How continuously active disinfection solutions improve disinfection in healthcare setting

Continuously active disinfection (CAD) takes traditional surface disinfection to the next level. Published evidence demonstrates the effectiveness of CAD in certain healthcare settings where its use can be extremely effective and efficient.

In a May Becker's Hospital Review webinar sponsored by PDI Healthcare, Marc-Oliver Wright, MT(ASCP), MS, CIC, FAPIC, clinical science liaison at PDI Healthcare, discussed the science behind CAD, reviewed evidence supporting its performance, identified healthcare settings for its use and suggested ways to avoid unintended consequences.

Four key insights were:

  1. Traditional surface disinfection is effective for only one moment in time, and insufficient evidence is available to support costly heavy-metal-based room disinfection technologies. According to Mr.

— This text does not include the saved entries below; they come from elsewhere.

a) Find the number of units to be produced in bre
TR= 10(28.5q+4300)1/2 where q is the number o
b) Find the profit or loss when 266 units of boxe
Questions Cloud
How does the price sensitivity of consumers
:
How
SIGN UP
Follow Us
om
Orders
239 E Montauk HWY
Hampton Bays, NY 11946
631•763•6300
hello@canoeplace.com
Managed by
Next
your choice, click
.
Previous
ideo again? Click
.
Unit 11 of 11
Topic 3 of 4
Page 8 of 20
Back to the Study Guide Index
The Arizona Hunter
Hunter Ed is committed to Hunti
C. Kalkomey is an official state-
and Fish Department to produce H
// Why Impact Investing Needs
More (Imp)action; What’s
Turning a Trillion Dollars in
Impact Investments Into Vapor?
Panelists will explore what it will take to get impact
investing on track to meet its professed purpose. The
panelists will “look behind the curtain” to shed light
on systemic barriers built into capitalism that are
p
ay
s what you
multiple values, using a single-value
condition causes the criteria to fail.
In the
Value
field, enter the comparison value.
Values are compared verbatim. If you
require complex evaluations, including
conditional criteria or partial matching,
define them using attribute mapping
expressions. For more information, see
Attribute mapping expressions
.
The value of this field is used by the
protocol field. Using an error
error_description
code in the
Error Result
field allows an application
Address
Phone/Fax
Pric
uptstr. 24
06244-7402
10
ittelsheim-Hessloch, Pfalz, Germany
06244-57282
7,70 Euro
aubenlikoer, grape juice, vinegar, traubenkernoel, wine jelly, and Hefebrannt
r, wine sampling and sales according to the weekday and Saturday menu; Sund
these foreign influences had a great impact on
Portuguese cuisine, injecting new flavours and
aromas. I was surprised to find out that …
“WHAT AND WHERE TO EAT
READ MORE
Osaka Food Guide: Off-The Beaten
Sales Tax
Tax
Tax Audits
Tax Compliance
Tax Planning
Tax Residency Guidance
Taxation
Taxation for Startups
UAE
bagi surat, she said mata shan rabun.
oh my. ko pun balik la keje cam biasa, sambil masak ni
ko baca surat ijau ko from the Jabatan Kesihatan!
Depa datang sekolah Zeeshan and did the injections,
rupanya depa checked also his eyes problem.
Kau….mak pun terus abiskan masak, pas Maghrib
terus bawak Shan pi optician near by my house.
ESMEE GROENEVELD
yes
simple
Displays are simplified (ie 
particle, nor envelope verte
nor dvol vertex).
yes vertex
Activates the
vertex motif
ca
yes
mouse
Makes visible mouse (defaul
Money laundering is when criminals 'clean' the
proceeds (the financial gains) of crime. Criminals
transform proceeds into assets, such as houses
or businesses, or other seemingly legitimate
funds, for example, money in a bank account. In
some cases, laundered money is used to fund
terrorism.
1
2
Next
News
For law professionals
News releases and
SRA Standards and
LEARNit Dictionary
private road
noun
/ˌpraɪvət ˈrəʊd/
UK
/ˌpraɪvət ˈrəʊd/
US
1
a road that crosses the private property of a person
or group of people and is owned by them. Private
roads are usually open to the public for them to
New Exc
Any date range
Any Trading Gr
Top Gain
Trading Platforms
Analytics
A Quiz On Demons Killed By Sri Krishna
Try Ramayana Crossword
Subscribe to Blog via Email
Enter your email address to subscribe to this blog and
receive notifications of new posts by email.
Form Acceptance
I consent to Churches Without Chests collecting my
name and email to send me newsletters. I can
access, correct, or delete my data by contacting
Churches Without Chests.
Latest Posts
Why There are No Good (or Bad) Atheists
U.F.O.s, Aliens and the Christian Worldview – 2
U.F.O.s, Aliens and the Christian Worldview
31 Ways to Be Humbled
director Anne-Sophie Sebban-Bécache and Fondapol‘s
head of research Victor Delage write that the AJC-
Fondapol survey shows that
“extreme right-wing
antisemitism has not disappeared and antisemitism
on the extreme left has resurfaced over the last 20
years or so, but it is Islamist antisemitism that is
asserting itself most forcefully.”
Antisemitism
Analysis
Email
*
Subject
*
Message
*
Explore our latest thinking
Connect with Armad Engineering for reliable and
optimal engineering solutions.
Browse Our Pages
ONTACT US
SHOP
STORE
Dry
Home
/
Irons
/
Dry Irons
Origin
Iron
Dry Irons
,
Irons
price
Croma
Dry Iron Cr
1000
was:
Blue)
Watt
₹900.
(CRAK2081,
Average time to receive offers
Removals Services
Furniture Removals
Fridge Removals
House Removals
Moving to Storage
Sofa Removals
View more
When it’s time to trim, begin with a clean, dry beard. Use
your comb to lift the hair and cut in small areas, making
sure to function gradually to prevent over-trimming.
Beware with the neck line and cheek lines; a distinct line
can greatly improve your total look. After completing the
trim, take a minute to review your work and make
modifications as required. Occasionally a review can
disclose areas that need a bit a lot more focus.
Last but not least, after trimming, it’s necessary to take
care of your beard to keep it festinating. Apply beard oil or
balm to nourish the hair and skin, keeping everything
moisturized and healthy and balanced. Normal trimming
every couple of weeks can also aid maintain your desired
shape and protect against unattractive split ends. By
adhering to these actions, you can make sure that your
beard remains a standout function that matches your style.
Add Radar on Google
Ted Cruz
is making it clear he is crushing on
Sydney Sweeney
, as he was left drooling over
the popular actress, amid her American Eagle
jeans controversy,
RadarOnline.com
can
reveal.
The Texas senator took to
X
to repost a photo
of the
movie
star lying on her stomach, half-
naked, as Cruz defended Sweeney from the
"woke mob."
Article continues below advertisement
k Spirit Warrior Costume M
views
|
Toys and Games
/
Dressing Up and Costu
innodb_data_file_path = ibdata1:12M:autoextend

Wright, surfaces often transmit germs through contaminated hands. "The more contaminated the surface, the more likely it can serve as a direct or indirect source of transmission," he said. "Traditional surface disinfectants offering near germ-free results only do so at a single point in time." Copper- and silver-coated surfaces have been studied as solutions, but insufficient evidence is available to support the high cost of implementation. 
  2. CAD technologies have been proven effective in controlled lab settings. "Lab-based studies, both during and after product development, are carefully controlled evaluations," Mr. Wright said. "The EPA specifies the language that can or must be used on any manufactured product, specifically on its master label." While not all organisms were reduced equally 24 hours post application, CAD  provides 24 hour coverage on certain organisms, something traditional disinfectants cannot.  It is important to review the product’s master label to confirm the kill claims and contact times.
  3. CAD disinfectants reduce transmission in real-world efficacy studies. CAD was tested by disinfecting inpatient bedrails in the ICU of the Medical University of South Carolina. In this study, CAD-treated surfaces had significantly fewer organisms recovered at one hour, six hours and 24 hours post-application than routine healthcare disinfectants.  Non-dedicated patient care equipment such as vital signs carts, EKG machines and mobile computer stations were tested at the Cleveland VA Medical Center and an affiliated long-term care facility. 
  4. Facilities must over-communicate and enforce disinfection protocols to mitigate the unintended consequence of stretching the expected performance time of CAD disinfectants. "You can't just drop off a case of a continuously active disinfectant in a setting and expect the label to just explain it all," Mr. Wright said. "For the overworked front-line care provider, a solution that says it keeps killing organisms for 24 hours is, perhaps understandably, a license to cut corners." To mitigate these issues, it's critical to educate staff on what CAD means and what it doesn't, reinforce standards and policies, educate on what organisms are covered under the 24 hour claim and monitor and provide feedback.

CAD disinfectants have been proven effective. By incorporating CAD into disinfection protocols, hospitals and other healthcare facilities can reduce the spread of infection on high-touch surfaces and equipment, further protecting both staff and patients from dangerous infections.